[Instructions for the task] Transcribe the excerpt below on Tradition and Consensus in Islamic jurisprudence word for word, with nothing left out or changed.

As a result of this chaos, the notion of Tradition came to have the meaning of agreed practice, rather than exemplary precedent. This change of meaning came about through the process of –Consensus- established by the scholar-jurists.
Fazlur Rahman has commented on an aphorism from the second Islamic century:
“The Tradition decides upon the Quran; the Quran does not decide the Tradition; what the aphorism means is that the Community, under the direction of the spirit (not the absolute letter) in which the Prophet acted in a given historical situation, shall authoritatively interpret and assign meaning to Revelation”.
In terms of principles of jurisprudence, the tendency to restrict or to eliminate individual judgement came later. The jurist Shafi is credited with having formalised the principles of jurisprudence which served as the basis for the Law throughout the medieval period. He stated as his primary principle the maxim that justice is nothing but obedience to law.
Fazlur Rahman considers this development to have been unfortunate for the long-range development of the community in his comments regarding consensus:
“It is clear that Shafi’s notion of Consensus was radically different from that of the early schools; his idea of Consensus was that of a formal and a total one; he demanded an agreement which left no room for disagreement. He was undoubtedly responding to the exigencies of the time and was but a monumental representative of a trend that had long set in, working towards equilibrium and uniformity. Consensus, instead of being a process and something forward-looking came to be something static and backward looking. It is that which, instead of having to be accomplished, is already accomplished in the past. Shafi’s genius provided a mechanism that gave stability to our medieval socio-religious fabric but at the cost, in the long run, of creativity and originality”.

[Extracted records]

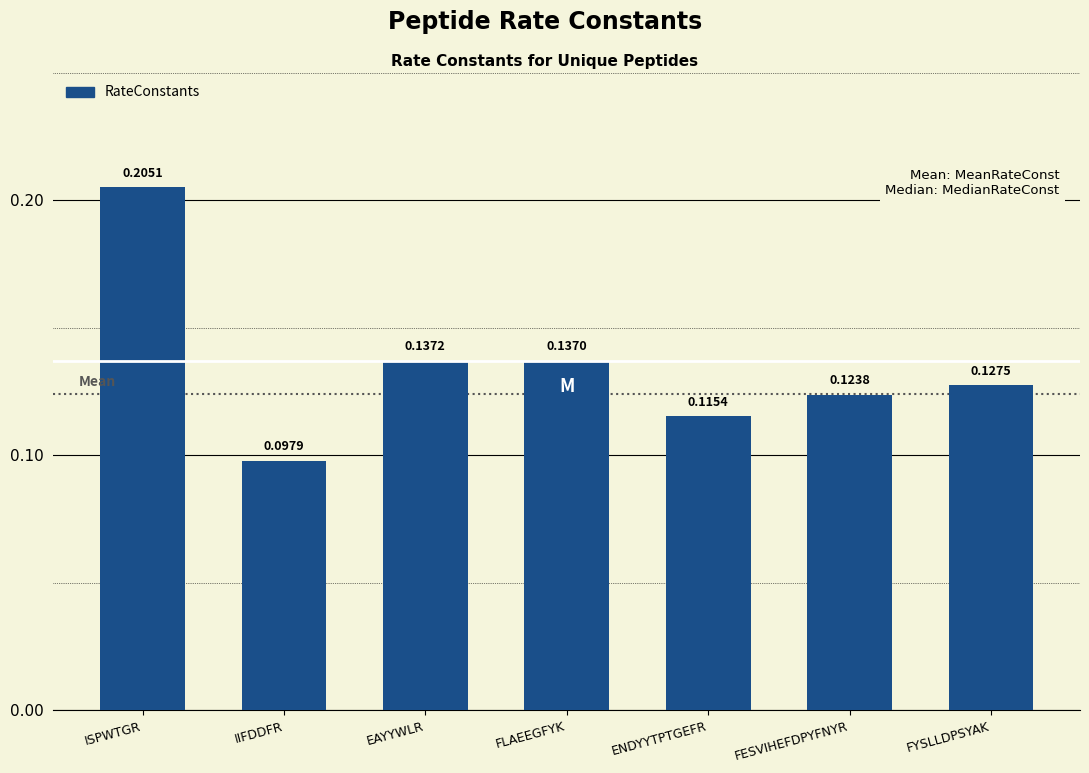

What is the sum of all values?

0.9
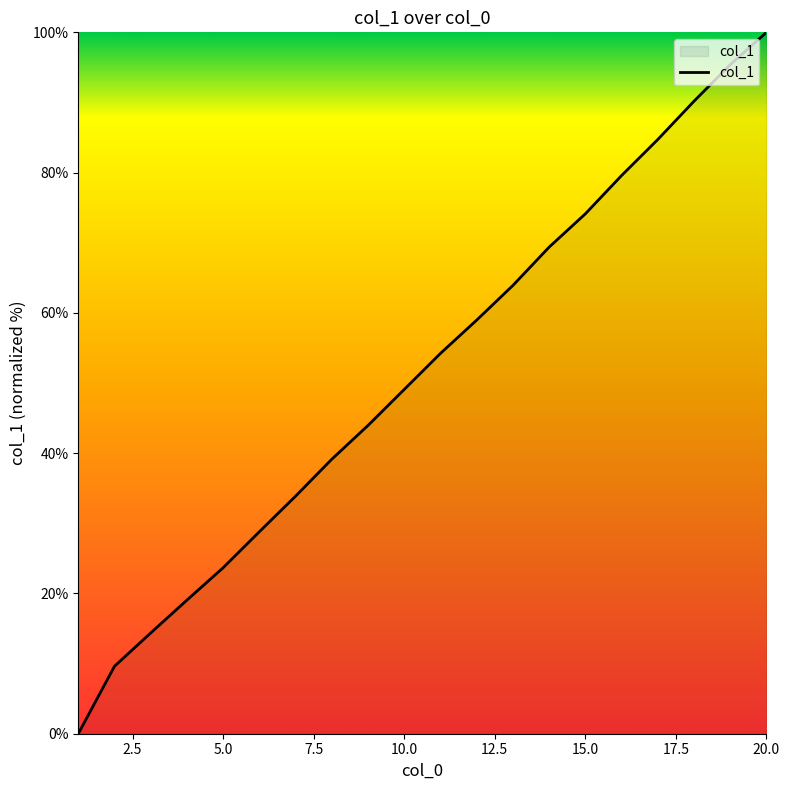

What is the maximum value shown in the chart?

100.0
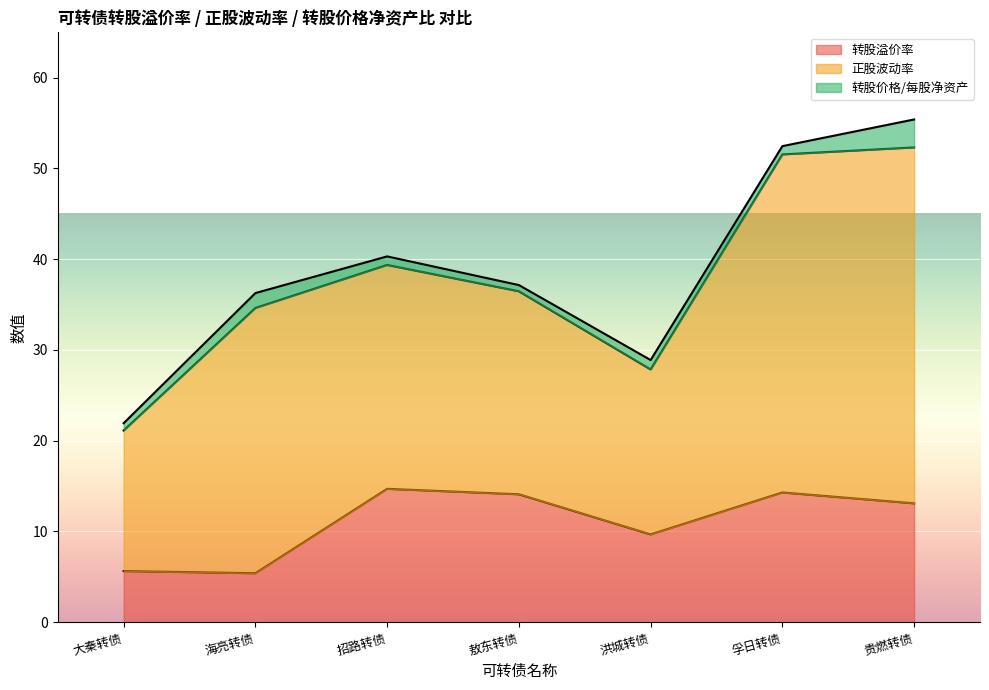

What are all the series names shown in the legend?

转股溢价率, 正股波动率, 转股价格/每股净资产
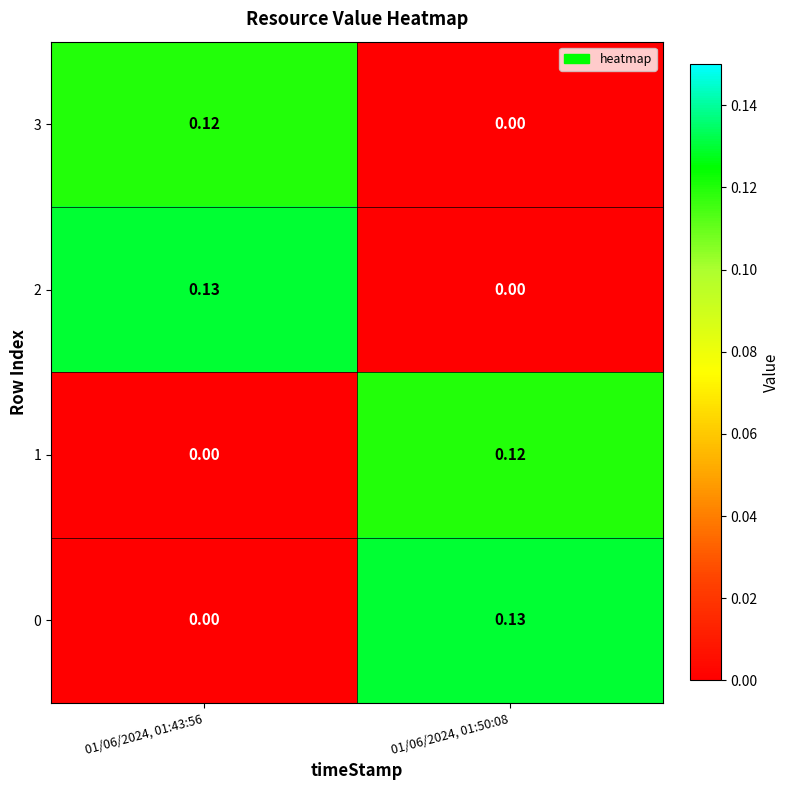

How many data points does each series have?

2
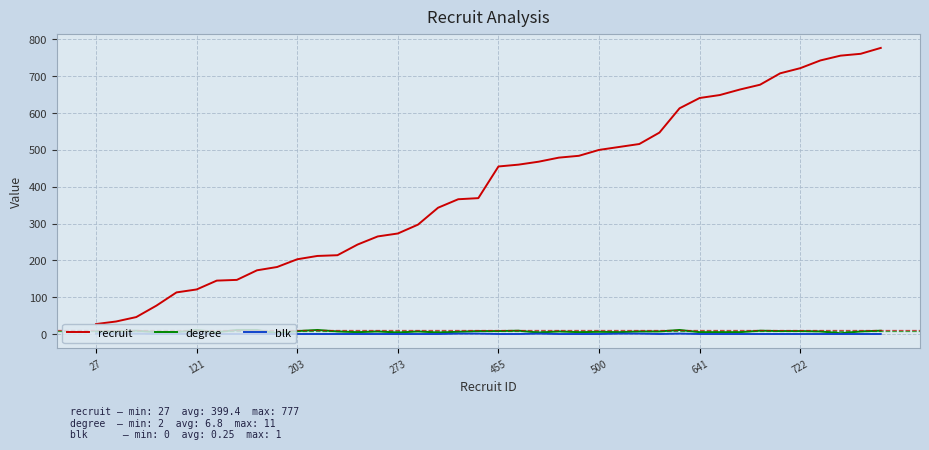

True or false: recruit and degree intersect in this chart.

False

[Exercise solution]
As a result of this chaos, the notion of Tradition came to have the meaning of agreed practice, rather than exemplary precedent. This change of meaning came about through the process of –Consensus- established by the scholar-jurists.
Fazlur Rahman has commented on an aphorism from the second Islamic century:
“The Tradition decides upon the Quran; the Quran does not decide the Tradition; what the aphorism means is that the Community, under the direction of the spirit (not the absolute letter) in which the Prophet acted in a given historical situation, shall authoritatively interpret and assign meaning to Revelation”.
In terms of principles of jurisprudence, the tendency to restrict or to eliminate individual judgement came later. The jurist Shafi is credited with having formalised the principles of jurisprudence which served as the basis for the Law throughout the medieval period. He stated as his primary principle the maxim that justice is nothing but obedience to law.
Fazlur Rahman considers this development to have been unfortunate for the long-range development of the community in his comments regarding consensus:
“It is clear that Shafi’s notion of Consensus was radically different from that of the early schools; his idea of Consensus was that of a formal and a total one; he demanded an agreement which left no room for disagreement. He was undoubtedly responding to the exigencies of the time and was but a monumental representative of a trend that had long set in, working towards equilibrium and uniformity. Consensus, instead of being a process and something forward-looking came to be something static and backward looking. It is that which, instead of having to be accomplished, is already accomplished in the past. Shafi’s genius provided a mechanism that gave stability to our medieval socio-religious fabric but at the cost, in the long run, of creativity and originality”.